N. 01199/2007 REG.RIC.

N. 03570/2010 REG.SEN.

N. 01199/2007 REG.RIC.

REPUBBLICA ITALIANA

IN NOME DEL POPOLO ITALIANO

Il Tribunale Amministrativo Regionale per la Lombardia

sezione staccata di Brescia (Sezione Seconda)

ha pronunciato la presente

SENTENZA

Sul ricorso numero di registro generale 1199 del 2007, proposto da:
A M, rappresentato e difeso dall'avv. A P, con domicilio eletto presso A P in Brescia, Via Cairoli, 8 (Fax=030/43993);

contro

Comune di Montichiari, rappresentato e difeso dall'avv. M B, con domicilio eletto presso M B in Brescia, Viale Stazione, 37;

per l'annullamento

previa sospensione dell'efficacia,

DELL’ORDINANZA DEL RESPONSABILE DELL’

UFFICIO COMMERCIO IN DATA

19/10/2007 N. 144, RECANTE LA SOSPENSIONE DELL’ATTIVITA’ DI TELEFONIA IN SEDE FISSA (PHONE CENTER).


Visto il ricorso con i relativi allegati;

Visto l'atto di costituzione in giudizio del Comune di Montichiari;

Viste le memorie difensive e tutti gli atti della causa;

Relatore nell'udienza pubblica del giorno 15 luglio 2010 il dott. S T e uditi per le parti i difensori come specificato nel verbale;

Ritenuto e considerato in fatto e diritto quanto segue.


FATTO

Il ricorrente svolgeva attività di telefonia in sede fissa (phone center) nel Comune di Montichiari in Piazza Treccani n. 26. La superficie del locale destinato a tale attività era di 40 mq. e al suo interno venivano ospitate 4 postazioni telefoniche di circa 0,90 mq. ciascuna. L’attività è stata aperta nel 2001, quando mancava una specifica disciplina autorizzatoria e igienico-sanitaria per questo tipo di esercizi ed era quindi applicabile la disciplina generale del regolamento locale di igiene per i locali commerciali.

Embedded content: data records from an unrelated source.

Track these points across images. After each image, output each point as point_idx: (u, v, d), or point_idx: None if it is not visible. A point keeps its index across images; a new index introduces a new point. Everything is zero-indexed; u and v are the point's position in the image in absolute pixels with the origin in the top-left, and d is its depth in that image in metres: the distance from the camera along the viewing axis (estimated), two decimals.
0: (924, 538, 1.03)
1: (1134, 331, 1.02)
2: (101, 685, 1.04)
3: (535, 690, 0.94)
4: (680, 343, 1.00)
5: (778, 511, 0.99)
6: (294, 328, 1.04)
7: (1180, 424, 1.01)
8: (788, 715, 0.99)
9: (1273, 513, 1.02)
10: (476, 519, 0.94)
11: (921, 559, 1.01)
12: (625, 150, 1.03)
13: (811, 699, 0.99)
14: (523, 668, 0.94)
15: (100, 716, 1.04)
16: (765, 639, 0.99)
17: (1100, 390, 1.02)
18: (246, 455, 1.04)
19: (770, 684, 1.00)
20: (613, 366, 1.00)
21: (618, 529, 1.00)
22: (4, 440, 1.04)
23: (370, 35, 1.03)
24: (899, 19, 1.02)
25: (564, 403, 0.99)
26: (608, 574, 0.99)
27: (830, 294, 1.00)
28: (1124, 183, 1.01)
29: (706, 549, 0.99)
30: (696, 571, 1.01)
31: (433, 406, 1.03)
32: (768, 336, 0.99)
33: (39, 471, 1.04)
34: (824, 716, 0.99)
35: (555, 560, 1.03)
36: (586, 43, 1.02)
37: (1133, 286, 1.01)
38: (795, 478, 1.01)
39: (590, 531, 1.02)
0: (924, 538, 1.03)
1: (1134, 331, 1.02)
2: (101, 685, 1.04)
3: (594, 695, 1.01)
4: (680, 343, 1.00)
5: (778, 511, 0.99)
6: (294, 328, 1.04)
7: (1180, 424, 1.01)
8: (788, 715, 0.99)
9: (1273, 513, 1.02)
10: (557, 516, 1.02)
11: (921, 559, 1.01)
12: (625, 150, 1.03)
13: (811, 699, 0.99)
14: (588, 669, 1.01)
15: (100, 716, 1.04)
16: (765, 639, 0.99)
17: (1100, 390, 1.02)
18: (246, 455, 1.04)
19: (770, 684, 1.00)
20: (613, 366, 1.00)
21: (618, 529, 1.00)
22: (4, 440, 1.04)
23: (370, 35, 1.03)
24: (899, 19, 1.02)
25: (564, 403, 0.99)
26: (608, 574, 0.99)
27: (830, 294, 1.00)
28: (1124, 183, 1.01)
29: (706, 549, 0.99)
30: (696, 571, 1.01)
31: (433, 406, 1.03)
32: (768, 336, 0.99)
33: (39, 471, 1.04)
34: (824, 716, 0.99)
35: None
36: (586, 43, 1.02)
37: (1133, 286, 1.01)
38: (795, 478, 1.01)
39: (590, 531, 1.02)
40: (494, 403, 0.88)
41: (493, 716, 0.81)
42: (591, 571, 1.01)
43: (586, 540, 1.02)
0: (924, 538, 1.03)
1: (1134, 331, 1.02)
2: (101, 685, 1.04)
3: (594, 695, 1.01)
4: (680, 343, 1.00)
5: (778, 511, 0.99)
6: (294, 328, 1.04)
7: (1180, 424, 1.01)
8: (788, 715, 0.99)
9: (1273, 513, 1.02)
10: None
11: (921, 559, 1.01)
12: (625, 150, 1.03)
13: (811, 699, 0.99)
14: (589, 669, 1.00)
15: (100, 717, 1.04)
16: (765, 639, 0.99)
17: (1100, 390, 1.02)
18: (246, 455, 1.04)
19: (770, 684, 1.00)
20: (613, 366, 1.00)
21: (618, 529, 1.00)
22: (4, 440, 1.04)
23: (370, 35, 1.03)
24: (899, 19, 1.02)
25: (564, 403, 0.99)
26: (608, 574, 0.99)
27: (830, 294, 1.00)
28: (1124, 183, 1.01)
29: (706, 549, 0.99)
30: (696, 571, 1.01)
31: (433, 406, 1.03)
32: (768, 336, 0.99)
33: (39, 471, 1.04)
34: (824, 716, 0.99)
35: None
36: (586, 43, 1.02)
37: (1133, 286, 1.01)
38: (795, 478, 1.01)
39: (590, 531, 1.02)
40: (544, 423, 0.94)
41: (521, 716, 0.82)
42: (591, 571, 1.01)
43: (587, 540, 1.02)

Successivamente è stata approvata la L.r. 3/3/2006 n. 6 (Norme per l'insediamento e la gestione di centri di telefonia in sede fissa), la quale ha introdotto una disciplina organica dei phone center “nel quadro delle competenze della Regione e dei comuni in materia di commercio” (art. 1). La nuova legge regionale ha regolato la “cessione al pubblico di servizi di telefonia in sede fissa in locali aperti al pubblico” (art. 2) prevedendo tra l’altro un’autorizzazione comunale per lo svolgimento e il trasferimento di tale attività (art. 3 e 4) e definendo puntualmente i requisiti igienico-sanitari e della sicurezza dei locali (art. 8). In via transitoria era previsto che i titolari dei phone center già attivi si mettessero in regola con le nuove prescrizioni e autorizzazioni in materia edilizia, urbanistica e igienico-sanitaria entro un anno dall'entrata in vigore della stessa L.r. 6/2006 (art. 12). Nel caso di mancato adeguamento entro tale termine era prevista la revoca dell’autorizzazione comunale (art. 9 comma 1 lett. c). Dopo la fine del periodo transitorio ai Comuni non veniva attribuito alcun potere di proroga dell’attività (art. 9 comma 2). Infine sotto il profilo urbanistico l’art. 7 della L.r. 6/2006, inserendo l’art. 98-bis nella L.r. 11/3/2005 n. 12 (Legge per il governo del territorio), aveva disposto che i Comuni – in sede di approvazione dei documenti del piano di governo del territorio o tramite variante semplificata agli strumenti urbanistici esistenti – individuassero le zone in cui è ammessa la localizzazione dei phone center e ne definiscano la disciplina (con particolare riferimento alla disponibilità di parcheggi, alla viabilità di accesso e alla compatibilità con le attività insediate). Fino alla modifica urbanistica non era consentita l’apertura di nuovi phone center né la rilocalizzazione di quelli preesistenti.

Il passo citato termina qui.